A sua tradução d'“O Cânone Ocidental”, publicada em 1997, tem mais de duas décadas. Em que pé estão as suas relações com Harold Bloom?

Eu continuo a admirá-lo imenso. Gosto muito do Steiner que, como teórico, talvez tenha mais fôlego, mas o Bloom é o grande crítico literário do século XX, no sentido da tradição da língua inglesa da crítica literária, que começa com Samuel Johnson.

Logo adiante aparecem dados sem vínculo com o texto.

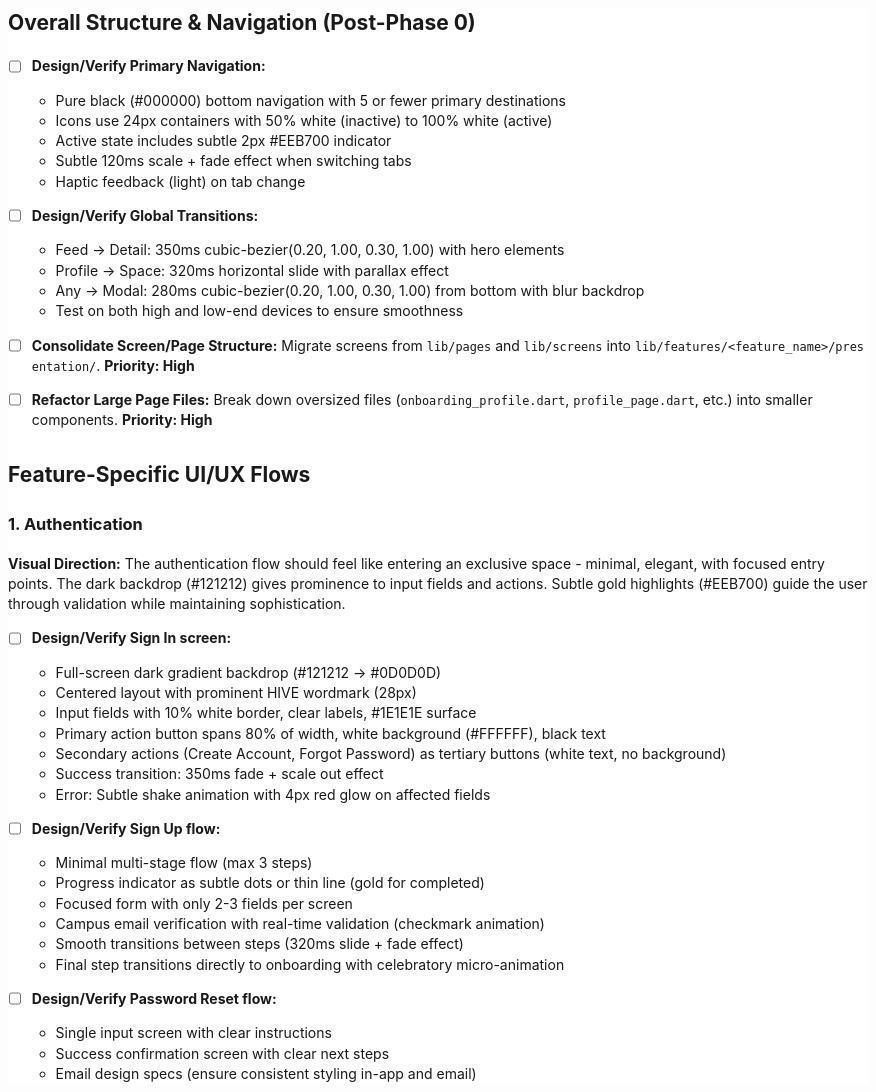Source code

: ## Overall Structure & Navigation (Post-Phase 0)

- [ ] **Design/Verify Primary Navigation:** 
  * Pure black (#000000) bottom navigation with 5 or fewer primary destinations
  * Icons use 24px containers with 50% white (inactive) to 100% white (active)
  * Active state includes subtle 2px #EEB700 indicator
  * Subtle 120ms scale + fade effect when switching tabs
  * Haptic feedback (light) on tab change

- [ ] **Design/Verify Global Transitions:** 
  * Feed → Detail: 350ms cubic-bezier(0.20, 1.00, 0.30, 1.00) with hero elements
  * Profile → Space: 320ms horizontal slide with parallax effect
  * Any → Modal: 280ms cubic-bezier(0.20, 1.00, 0.30, 1.00) from bottom with blur backdrop
  * Test on both high and low-end devices to ensure smoothness

- [ ] **Consolidate Screen/Page Structure:** Migrate screens from `lib/pages` and `lib/screens` into `lib/features/<feature_name>/presentation/`. **Priority: High**

- [ ] **Refactor Large Page Files:** Break down oversized files (`onboarding_profile.dart`, `profile_page.dart`, etc.) into smaller components. **Priority: High**

## Feature-Specific UI/UX Flows

### 1. Authentication

**Visual Direction:**
The authentication flow should feel like entering an exclusive space - minimal, elegant, with focused entry points. The dark backdrop (#121212) gives prominence to input fields and actions. Subtle gold highlights (#EEB700) guide the user through validation while maintaining sophistication.

- [ ] **Design/Verify Sign In screen:**
  * Full-screen dark gradient backdrop (#121212 → #0D0D0D)
  * Centered layout with prominent HIVE wordmark (28px)
  * Input fields with 10% white border, clear labels, #1E1E1E surface
  * Primary action button spans 80% of width, white background (#FFFFFF), black text
  * Secondary actions (Create Account, Forgot Password) as tertiary buttons (white text, no background)
  * Success transition: 350ms fade + scale out effect
  * Error: Subtle shake animation with 4px red glow on affected fields

- [ ] **Design/Verify Sign Up flow:**
  * Minimal multi-stage flow (max 3 steps)
  * Progress indicator as subtle dots or thin line (gold for completed)
  * Focused form with only 2-3 fields per screen
  * Campus email verification with real-time validation (checkmark animation)
  * Smooth transitions between steps (320ms slide + fade effect)
  * Final step transitions directly to onboarding with celebratory micro-animation

- [ ] **Design/Verify Password Reset flow:**
  * Single input screen with clear instructions
  * Success confirmation screen with clear next steps
  * Email design specs (ensure consistent styling in-app and email)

É um homem cujo mundo interior existe através de personagens de romances, de poemas, de fragmentos de poesia... A profundidade analítica e a capacidade de juntar, em termos de erudição,  autores e obras, faz dele, não tenhamos dúvidas, o grande crítico do século XX. Mas como ele próprio disse uma vez a propósito do politicamente correcto, se fosse hoje não seria contratado para uma universidade norte-americana. Ele tem uma percepção excelente do que estava a acontecer, e continua a acontecer, no domínio da literatura, dos estudos humanísticos. Por causa da ideia do cânone ocidental e de posições que geraram imensa hostilidade, os alunos boicotam-lhe uma vez uma conferência  e ele, a quem interessa apenas o estético, sai da sala com uma afirmação exemplar:  se tivessem um problema que precisasse de uma intervenção cirúrgica de um neuro-cirurgião, queriam um excelente neuro-cirurgião ou um que fosse gay, mulher, nativo americano, negro ou índio? Esta é a posicão central dele, a predominância do estético. Já eu penso que o estético, como valor absoluto, não existe.¶¶

 

Harold Bloom disse numa entrevista que cedo percebeu que o mundo literário e a academia (não achava que existisse realmente uma distinção entre os dois)  “são sempre dominados por tolos, patifes, charlatães e burocratas”. E sendo assim, os que tenham voz própria não são apreciados, a menos que a sua voz se misture com a de toda a gente. Concorda com ele?

Estou completamente de acordo. Infelizmente, quem tem o poder é o tolo. O ser humano, na sua essência, não muda. E o fascínio do humano está em perceber que é assim. Eu prezo muito o chamado princípio de Peter: à medida que vamos subindo na hierarquia das coisas começamos a perder qualidades e quando chegamos ao topo da pirâmide transformamo-nos em incompetentes. Não me ponho de fora, mas tenho a percepção que devo afastar-me quando as coisas se tornarem mais perigosas, quando achar que estou a mais.